Mrs. Maynard attended the birthing, which was in my own bed, and not in the birthing room, since there were no other children present to be disturbed; the labor lasted but six hours. My second child was born about seven o'clock in the evening.

His skin was softer than rose petals, his eyes the blue of forget-me-nots. His breath! I put my nostrils in the way of his exhalation so that I might inhale his discarded sweetness. The living weight of him in my arms! He was a miracle, as all babies are. But he was the miracle of Una and Ahab, of a blessed marriage. His black hair was but a fuzz over his head. His arms and legs seemed to have the beautiful, strong form of Ahab's arms and legs, but the eyes! They seemed to be my own eyes looking back at me.

Maria Mitchell kissed my forehead in a manner that suggested a seal of approval. She presented a little white silk dress, embroidered with a comet.

“Read the motto,” she said, “embroidered on the hem.” She stood by my bed, her hands on her hips.

It read in cursive:
We are kin to stars.—M. M
.

I smiled but questioned her. “How can we living beings be kin to what is lifeless?” Maria never objected to any question.

“Only in an elemental way,” she answered. “Most basically.” There was a hint of irony in her voice. “That's all.” She paused and stroked the golden threads of the star she had embroidered on my baby's shirt. “Or metaphorically, if you prefer. Stars have their births, agings, and deaths. Their journeys.”

And then she inquired about my comfort. Since she had attended her mother after the births of the seven younger siblings, she knew much about my state of both mind and body. That data told her I hungered to hear the baby admired and myself encouraged. While tending both those needs, she picked up the small silver disk sent up while I was still occupied in labor by the affluent Absalom Boston, the black man whom I had not seen since I first set foot on Nantucket.
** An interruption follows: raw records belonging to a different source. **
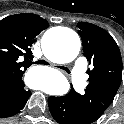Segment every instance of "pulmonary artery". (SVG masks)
I'll return each mask as SVG.
<instances>
[{
  "mask_svg": "<svg viewBox=\"0 0 124 124\" xmlns=\"http://www.w3.org/2000/svg\"><path fill=\"white\" fill-rule=\"evenodd\" d=\"M87 67V60L80 57L76 60L71 70V80L76 91H81L85 87V71Z\"/></svg>",
  "mask_w": 124,
  "mask_h": 124,
  "instance_id": "pulmonary-artery-1",
  "label": "pulmonary artery"
}]
</instances>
“His boardinghouse prospers,” she observed, “even if his venture as a whaling captain was an economic disaster.”

“He was a captain?” I had never imagined a black man in that position. I was surprised at my own surprise. Certainly Margaret Fuller's idea that women might be sea captains was no more startling.

“ ‘Justice,' ” Maria read. “Did you know the medallion is engraved with the word
Justice
?”

“Mrs. Maynard,” I asked softly, “you do think my babe will live?”

“I have never seen a more alert or robust child. Unless illness or accident befall him, his own dear body is as sturdy a vessel as soul could hope to sail in.” How much alike in shining expression were the faces of Mrs. Maynard and Maria.

“Then I shall name him Justice, for he comes to balance the loss of my frail Kentucky baby.”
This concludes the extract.